Work through the records below, line by line, and say how many lines include "baseboard", with nothing else.
[Extracted material — start]
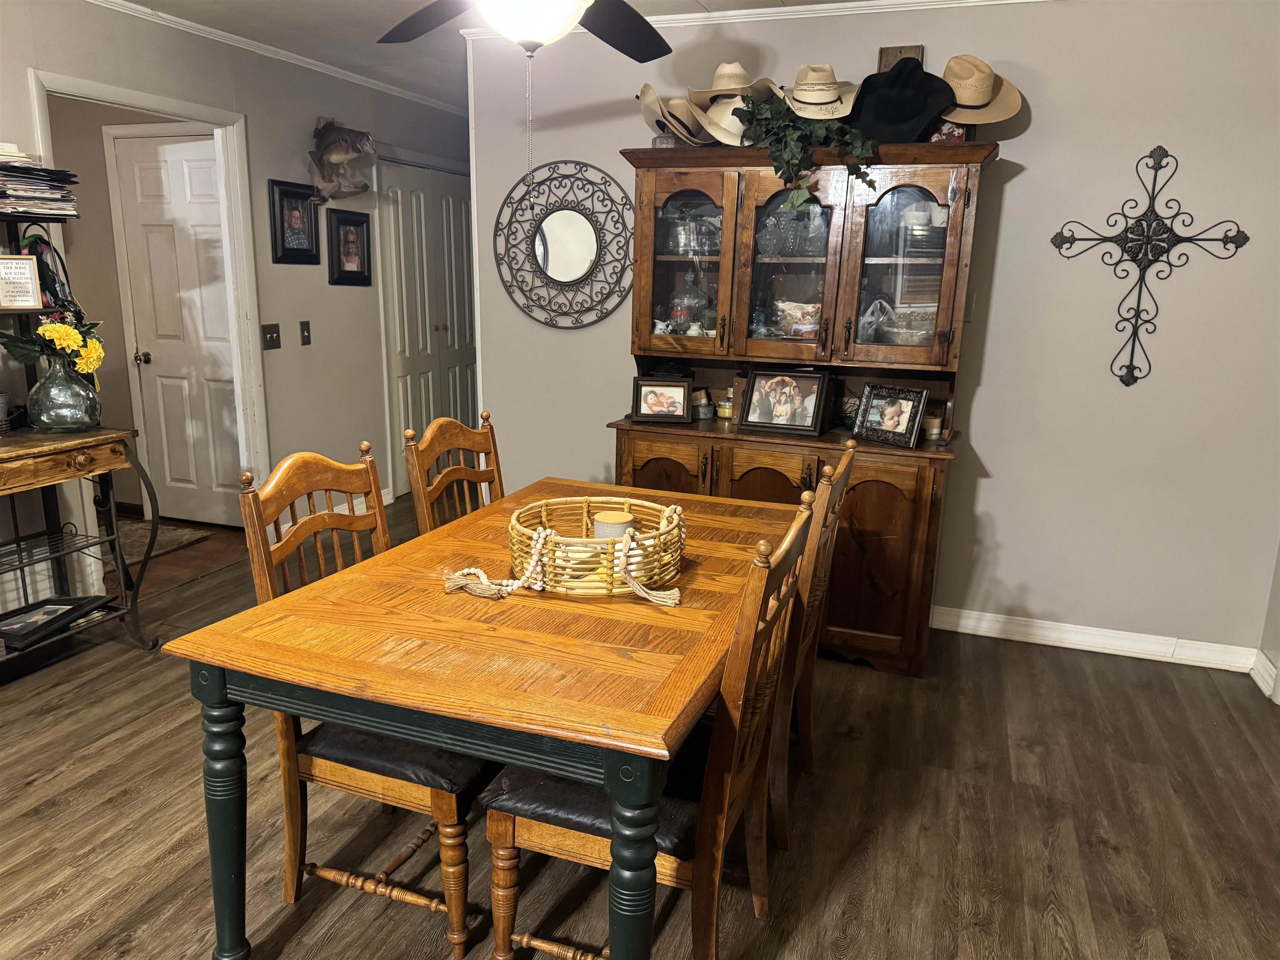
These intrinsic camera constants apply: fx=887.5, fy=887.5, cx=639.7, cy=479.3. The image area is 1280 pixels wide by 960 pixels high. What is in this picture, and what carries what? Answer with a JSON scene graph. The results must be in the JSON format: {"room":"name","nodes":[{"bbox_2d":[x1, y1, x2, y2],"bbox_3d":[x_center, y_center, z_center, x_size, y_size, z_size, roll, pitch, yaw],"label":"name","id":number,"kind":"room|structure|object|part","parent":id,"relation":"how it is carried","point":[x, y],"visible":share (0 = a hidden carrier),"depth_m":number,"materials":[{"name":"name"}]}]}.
{"room":"dining room","nodes":[
{"label":"dining room","id":0,"kind":"room"},
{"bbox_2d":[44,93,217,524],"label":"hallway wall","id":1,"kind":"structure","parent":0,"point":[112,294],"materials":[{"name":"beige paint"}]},
{"bbox_2d":[108,127,244,526],"bbox_3d":[-2.407,-0.746,4.767,0.746,2.043,0.107,6,14,19],"label":"white door","id":2,"kind":"structure","parent":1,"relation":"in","point":[163,165],"depth_m":4.79,"materials":[{"name":"white paint"}]},
{"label":"doorknob","id":3,"kind":"part","parent":2,"relation":"part of","materials":[{"name":"gold metal"}]},
{"bbox_2d":[0,0,465,604],"bbox_3d":[-2.266,-0.611,3.337,0.122,2.479,7.039,6,14,19],"label":"left wall","id":4,"kind":"structure","parent":0,"point":[263,170],"depth_m":4.44,"materials":[{"name":"paint"}]},
{"bbox_2d":[20,68,267,581],"bbox_3d":[-2.103,-0.550,3.956,0.163,2.082,1.027,6,14,19],"label":"door frame","id":5,"kind":"structure","parent":4,"relation":"attached to","point":[146,101],"depth_m":4.17,"materials":[{"name":"white paint"}]},
{"bbox_2d":[261,322,281,349],"bbox_3d":[-1.836,-0.715,4.426,0.019,0.122,0.119,6,14,19],"label":"light switch","id":6,"kind":"object","parent":4,"relation":"attached to","point":[271,332],"visible":0.97,"depth_m":4.42,"materials":[{"name":"metal"}]},
{"bbox_2d":[86,0,464,114],"bbox_3d":[-2.112,-1.830,3.237,0.049,0.052,5.685,6,14,19],"label":"crown molding","id":7,"kind":"structure","parent":4,"relation":"attached to","point":[213,31],"depth_m":4.25,"materials":[{"name":"white paint"}]},
{"bbox_2d":[269,177,321,264],"bbox_3d":[-1.750,-1.304,4.521,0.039,0.403,0.312,6,14,19],"label":"picture frame","id":8,"kind":"object","parent":4,"relation":"attached to","point":[316,256],"visible":0.99,"depth_m":4.51,"materials":[{"name":"black wood"}]},
{"bbox_2d":[299,319,312,344],"bbox_3d":[-1.746,-0.770,4.640,0.018,0.121,0.071,6,14,19],"label":"light switch","id":9,"kind":"object","parent":4,"relation":"attached to","point":[306,340],"visible":0.97,"depth_m":4.63,"materials":[{"name":"metal"}]},
{"bbox_2d":[305,117,377,199],"bbox_3d":[-1.580,-1.685,4.707,0.267,0.432,0.463,6,14,19],"label":"decoration","id":10,"kind":"object","parent":4,"relation":"attached to","point":[327,146],"visible":1,"depth_m":4.66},
{"bbox_2d":[326,206,372,286],"bbox_3d":[-1.601,-1.275,4.902,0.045,0.396,0.325,6,14,19],"label":"picture frame","id":11,"kind":"object","parent":4,"relation":"attached to","point":[340,218],"visible":0.99,"depth_m":4.89,"materials":[{"name":"black wood"}]},
{"bbox_2d":[377,157,477,496],"bbox_3d":[-1.314,-0.968,5.844,0.103,2.044,1.103,6,14,19],"label":"closet door","id":12,"kind":"structure","parent":4,"relation":"in","point":[449,197],"depth_m":5.69,"materials":[{"name":"white paint"}]},
{"bbox_2d":[93,0,860,106],"bbox_3d":[-0.212,-1.647,2.343,5.666,0.107,7.182,6,14,19],"label":"ceiling","id":13,"kind":"structure","parent":0,"point":[284,6],"depth_m":3.93,"materials":[{"name":"white paint"}]},
{"bbox_2d":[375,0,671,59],"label":"ceiling fan","id":14,"kind":"object","parent":13,"relation":"hanging from","point":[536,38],"visible":0.99,"depth_m":2.22,"materials":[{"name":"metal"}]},
{"bbox_2d":[0,488,1279,959],"bbox_3d":[-0.229,0.958,2.329,5.362,0.060,6.291,6,14,19],"label":"floor","id":15,"kind":"structure","parent":0,"point":[1018,762],"depth_m":2.40,"materials":[{"name":"brown wood"}]},
{"bbox_2d":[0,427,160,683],"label":"side table","id":16,"kind":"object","parent":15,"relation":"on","point":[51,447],"visible":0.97,"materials":[{"name":"brown wood"}]},
{"bbox_2d":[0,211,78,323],"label":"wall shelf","id":17,"kind":"object","parent":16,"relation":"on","point":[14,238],"visible":0.62,"depth_m":3.10,"materials":[{"name":"black"}]},
{"bbox_2d":[0,255,43,308],"bbox_3d":[-2.170,-0.675,3.045,0.177,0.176,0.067,-9,17,-37],"label":"framed sign","id":18,"kind":"object","parent":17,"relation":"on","point":[25,270],"visible":1,"depth_m":3.05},
{"bbox_2d":[0,149,79,216],"bbox_3d":[-2.203,-1.024,3.098,0.312,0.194,0.381,6,14,19],"label":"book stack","id":19,"kind":"object","parent":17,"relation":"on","point":[62,208],"visible":0.98,"depth_m":3.09,"materials":[{"name":"paper"}]},
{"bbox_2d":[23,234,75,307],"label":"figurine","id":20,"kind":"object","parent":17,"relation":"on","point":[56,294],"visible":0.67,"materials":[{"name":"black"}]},
{"bbox_2d":[0,595,108,649],"bbox_3d":[-2.166,0.502,3.199,0.256,0.060,0.381,3,14,6],"label":"picture frame","id":21,"kind":"object","parent":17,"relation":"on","point":[6,625],"visible":0.97,"depth_m":3.19,"materials":[{"name":"black"}]},
{"bbox_2d":[27,352,102,432],"bbox_3d":[-2.047,-0.312,3.167,0.237,0.272,0.238,6,14,19],"label":"glass vase","id":22,"kind":"object","parent":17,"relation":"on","point":[70,410],"visible":0.96,"depth_m":3.10,"materials":[{"name":"clear glass"}]},
{"bbox_2d":[0,313,104,380],"bbox_3d":[-2.085,-0.432,3.145,0.305,0.317,0.326,6,14,19],"label":"yellow flowers","id":23,"kind":"object","parent":22,"relation":"in","point":[51,329],"visible":0.71,"depth_m":3.11,"materials":[{"name":"plant"}]},
{"bbox_2d":[115,519,210,566],"bbox_3d":[-2.828,0.339,4.566,0.801,0.012,0.741,6,14,19],"label":"rug","id":24,"kind":"object","parent":15,"relation":"on","point":[144,531],"visible":0.4,"depth_m":4.66,"materials":[{"name":"carpet"}]},
{"bbox_2d":[233,439,487,959],"bbox_3d":[-0.525,0.464,2.038,0.546,1.025,0.481,6,14,19],"label":"dining chair","id":25,"kind":"object","parent":15,"relation":"on","point":[422,794],"visible":0.54,"depth_m":1.91,"materials":[{"name":"brown wood"}]},
{"bbox_2d":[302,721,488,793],"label":"seat cushion","id":26,"kind":"object","parent":25,"relation":"on","point":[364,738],"visible":0.37,"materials":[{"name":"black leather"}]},
{"bbox_2d":[401,410,505,533],"bbox_3d":[-0.365,0.329,2.652,0.533,1.023,0.472,6,14,19],"label":"dining chair","id":27,"kind":"object","parent":15,"relation":"on","point":[470,431],"visible":0.29,"depth_m":2.62,"materials":[{"name":"brown wood"}]},
{"bbox_2d":[161,476,806,959],"bbox_3d":[-0.169,0.572,2.205,0.956,0.750,1.499,6,14,19],"label":"dining table","id":28,"kind":"object","parent":15,"relation":"on","point":[311,654],"visible":0.88,"depth_m":1.65,"materials":[{"name":"wood"}]},
{"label":"leg","id":29,"kind":"part","parent":28,"relation":"part of","materials":[{"name":"teal"}]},
{"bbox_2d":[512,496,687,599],"bbox_3d":[-0.091,0.144,2.046,0.398,0.140,0.401,6,14,19],"label":"wicker basket","id":30,"kind":"object","parent":28,"relation":"on","point":[594,544],"visible":0.82,"depth_m":1.93,"materials":[{"name":"beige wicker"}]},
{"bbox_2d":[441,511,682,606],"bbox_3d":[-0.158,0.156,1.952,0.432,0.146,0.237,6,14,19],"label":"bead garland","id":31,"kind":"object","parent":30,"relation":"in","point":[454,584],"visible":0.89,"depth_m":1.91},
{"bbox_2d":[591,509,634,539],"bbox_3d":[-0.065,0.130,2.117,0.101,0.096,0.100,6,14,19],"label":"candle","id":32,"kind":"object","parent":30,"relation":"in","point":[613,528],"visible":0.55,"depth_m":2.08,"materials":[{"name":"beige wax"}]},
{"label":"leg","id":33,"kind":"part","parent":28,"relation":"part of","materials":[{"name":"green wood"}]},
{"bbox_2d":[481,491,820,959],"bbox_3d":[0.010,0.534,1.811,0.557,1.016,0.460,6,14,19],"label":"dining chair","id":34,"kind":"object","parent":15,"relation":"on","point":[504,813],"visible":0.68,"depth_m":1.70,"materials":[{"name":"brown wood"}]},
{"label":"seat cushion","id":35,"kind":"part","parent":34,"relation":"part of","materials":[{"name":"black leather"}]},
{"bbox_2d":[607,138,996,673],"bbox_3d":[0.568,-0.280,3.468,1.383,1.868,0.552,6,14,19],"label":"china cabinet","id":36,"kind":"object","parent":15,"relation":"on","point":[727,240],"visible":0.66,"depth_m":3.30,"materials":[{"name":"brown wood"}]},
{"bbox_2d":[630,376,693,421],"bbox_3d":[0.090,-0.325,3.567,0.237,0.172,0.099,2,13,3],"label":"picture frame","id":37,"kind":"object","parent":36,"relation":"on","point":[679,396],"visible":0.99,"depth_m":3.54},
{"bbox_2d":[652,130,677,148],"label":"glass jar","id":38,"kind":"object","parent":36,"relation":"on","point":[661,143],"visible":0.47,"depth_m":3.42,"materials":[{"name":"clear glass"}]},
{"bbox_3d":[0.082,0.165,3.484,0.393,0.670,0.073,6,14,19],"label":"cabinet door","id":39,"kind":"part","parent":36,"relation":"part of","materials":[{"name":"brown wood"}]},
{"bbox_2d":[637,84,709,146],"bbox_3d":[0.125,-1.404,3.450,0.285,0.239,0.274,-8,17,-35],"label":"cowboy hat","id":40,"kind":"object","parent":36,"relation":"on","point":[648,116],"visible":0.77,"depth_m":3.41,"materials":[{"name":"beige fabric"}]},
{"bbox_3d":[0.158,-0.842,3.373,0.405,0.743,0.111,6,14,19],"label":"glass door","id":41,"kind":"part","parent":36,"relation":"part of","materials":[{"name":"brown glass"}]},
{"bbox_2d":[666,277,708,334],"bbox_3d":[0.197,-0.711,3.627,0.172,0.251,0.165,6,14,19],"label":"glass jar","id":42,"kind":"object","parent":36,"relation":"in","point":[687,302],"visible":0.91,"depth_m":3.58,"materials":[{"name":"clear glass"}]},
{"bbox_2d":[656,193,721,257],"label":"glassware","id":43,"kind":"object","parent":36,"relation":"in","point":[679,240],"visible":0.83,"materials":[{"name":"clear glass"}]},
{"bbox_2d":[691,388,714,419],"bbox_3d":[0.260,-0.318,3.694,0.098,0.110,0.099,-8,16,-34],"label":"candle jar","id":44,"kind":"object","parent":36,"relation":"on","point":[703,410],"visible":0.99,"depth_m":3.66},
{"bbox_2d":[715,395,734,420],"bbox_3d":[0.358,-0.295,3.702,0.088,0.076,0.088,6,14,19],"label":"candle","id":45,"kind":"object","parent":36,"relation":"on","point":[727,410],"visible":0.93,"depth_m":3.67,"materials":[{"name":"wax"}]},
{"bbox_2d":[694,89,755,146],"bbox_3d":[0.376,-1.356,3.307,0.297,0.224,0.245,-7,16,-32],"label":"straw hat","id":46,"kind":"object","parent":36,"relation":"on","point":[735,130],"visible":0.58,"depth_m":3.28,"materials":[{"name":"beige wicker"}]},
{"bbox_2d":[689,62,778,108],"bbox_3d":[0.370,-1.467,3.309,0.354,0.186,0.268,6,14,19],"label":"straw hat","id":47,"kind":"object","parent":36,"relation":"on","point":[743,73],"visible":0.66,"depth_m":3.27,"materials":[{"name":"beige wicker"}]},
{"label":"cabinet door","id":48,"kind":"part","parent":36,"relation":"part of","materials":[{"name":"brown wood"}]},
{"bbox_2d":[736,367,830,435],"bbox_3d":[0.554,-0.306,3.420,0.325,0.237,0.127,6,14,19],"label":"framed photo","id":49,"kind":"object","parent":36,"relation":"on","point":[817,404],"visible":0.99,"depth_m":3.40},
{"bbox_3d":[0.541,-0.812,3.228,0.406,0.765,0.196,6,14,19],"label":"glass door","id":50,"kind":"part","parent":36,"relation":"part of","materials":[{"name":"brown glass"}]},
{"bbox_2d":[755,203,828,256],"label":"glassware","id":51,"kind":"object","parent":36,"relation":"in","point":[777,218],"visible":0.82,"depth_m":3.36,"materials":[{"name":"clear glass"}]},
{"bbox_2d":[773,300,821,337],"bbox_3d":[0.638,-0.630,3.499,0.173,0.136,0.194,-8,16,-34],"label":"bowl","id":52,"kind":"object","parent":36,"relation":"in","point":[796,326],"visible":0.79,"depth_m":3.46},
{"bbox_2d":[734,92,883,209],"bbox_3d":[0.604,-1.181,3.155,0.561,0.458,0.359,6,14,19],"label":"ivy plant","id":53,"kind":"object","parent":36,"relation":"on","point":[804,192],"visible":0.93,"depth_m":3.11,"materials":[{"name":"green plant"}]},
{"bbox_2d":[781,63,861,119],"bbox_3d":[0.650,-1.395,3.190,0.312,0.207,0.284,6,14,19],"label":"straw hat","id":54,"kind":"object","parent":36,"relation":"on","point":[796,92],"visible":0.93,"depth_m":3.15,"materials":[{"name":"beige wicker"}]},
{"bbox_2d":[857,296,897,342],"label":"plastic bag","id":55,"kind":"object","parent":36,"relation":"in","point":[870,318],"visible":0.87,"depth_m":3.37,"materials":[{"name":"clear"}]},
{"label":"cabinet door","id":56,"kind":"part","parent":36,"relation":"part of","materials":[{"name":"brown wood"}]},
{"bbox_2d":[853,381,929,447],"bbox_3d":[0.926,-0.239,3.246,0.108,0.199,0.267,-11,18,-41],"label":"picture frame","id":57,"kind":"object","parent":36,"relation":"on","point":[886,412],"visible":0.99,"depth_m":3.23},
{"bbox_2d":[847,57,958,144],"bbox_3d":[0.903,-1.331,3.113,0.425,0.298,0.303,6,14,19],"label":"black hat","id":58,"kind":"object","parent":36,"relation":"on","point":[865,84],"visible":0.91,"depth_m":3.06,"materials":[{"name":"black fabric"}]},
{"bbox_3d":[0.913,-0.759,3.128,0.393,0.718,0.103,6,14,19],"label":"glass door","id":59,"kind":"part","parent":36,"relation":"part of","materials":[{"name":"brown glass"}]},
{"bbox_2d":[884,309,936,344],"bbox_3d":[1.019,-0.554,3.319,0.253,0.118,0.228,6,14,19],"label":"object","id":60,"kind":"object","parent":36,"relation":"in","point":[902,334],"visible":0.72,"depth_m":3.27,"materials":[{"name":"glass"}]},
{"bbox_2d":[923,412,943,439],"bbox_3d":[1.096,-0.196,3.326,0.073,0.078,0.073,6,14,19],"label":"candle","id":61,"kind":"object","parent":36,"relation":"on","point":[933,421],"visible":0.97,"depth_m":3.30,"materials":[{"name":"wax"}]},
{"bbox_2d":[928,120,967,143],"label":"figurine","id":62,"kind":"object","parent":36,"relation":"on","point":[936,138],"visible":0.35,"depth_m":3.08,"materials":[{"name":"red"}]},
{"bbox_2d":[937,53,1023,124],"bbox_3d":[1.160,-1.369,3.115,0.329,0.250,0.315,-6,15,-29],"label":"straw hat","id":63,"kind":"object","parent":36,"relation":"on","point":[950,76],"visible":0.77,"depth_m":3.06,"materials":[{"name":"beige wicker"}]},
{"bbox_2d":[767,440,857,851],"bbox_3d":[0.235,0.400,2.391,0.546,1.033,0.483,6,14,19],"label":"dining chair","id":64,"kind":"object","parent":15,"relation":"on","point":[849,450],"visible":0.34,"depth_m":2.20,"materials":[{"name":"brown wood"}]},
{"bbox_2d":[471,0,1279,669],"bbox_3d":[0.972,-0.624,3.681,3.540,2.473,0.123,6,14,19],"label":"back wall","id":65,"kind":"structure","parent":0,"point":[1013,197],"depth_m":3.41,"materials":[{"name":"paint"}]},
{"bbox_2d":[493,159,634,331],"bbox_3d":[-0.339,-1.047,3.956,0.715,0.754,0.038,6,14,19],"label":"round mirror","id":66,"kind":"object","parent":65,"relation":"attached to","point":[555,270],"visible":1,"depth_m":3.95,"materials":[{"name":"black mirror"}]},
{"bbox_2d":[437,0,1050,41],"bbox_3d":[0.907,-1.769,3.284,3.404,0.050,0.064,6,14,19],"label":"crown molding","id":67,"kind":"structure","parent":65,"relation":"attached to","point":[743,12],"depth_m":3.45,"materials":[{"name":"white paint"}]},
{"bbox_2d":[931,605,1259,673],"bbox_3d":[1.358,0.591,3.699,2.256,0.098,0.016,6,14,19],"label":"baseboard","id":68,"kind":"structure","parent":65,"relation":"attached to","point":[1074,646],"depth_m":3.54,"materials":[{"name":"white paint"}]},
{"bbox_2d":[1046,142,1249,387],"bbox_3d":[1.802,-0.748,3.180,0.610,0.843,0.032,6,14,19],"label":"wall cross","id":69,"kind":"object","parent":65,"relation":"attached to","point":[1133,351],"visible":0.99,"depth_m":3.16,"materials":[{"name":"black metal"}]},
{"bbox_2d":[875,44,924,71],"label":"wooden plaque","id":70,"kind":"object","parent":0,"point":[918,52],"visible":0.26,"depth_m":3.31,"materials":[{"name":"brown wood"}]},
{"bbox_2d":[1255,540,1279,704],"bbox_3d":[1.850,-0.073,1.522,0.135,2.478,3.589,6,14,19],"label":"right wall","id":71,"kind":"structure","parent":0,"point":[1278,593],"depth_m":3.25,"materials":[{"name":"paint"}]},
{"bbox_2d":[1249,648,1279,701],"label":"baseboard","id":72,"kind":"structure","parent":71,"relation":"attached to","point":[1257,678],"depth_m":3.27,"materials":[{"name":"white paint"}]}
]}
[Extracted material — finish]
**Response box**
2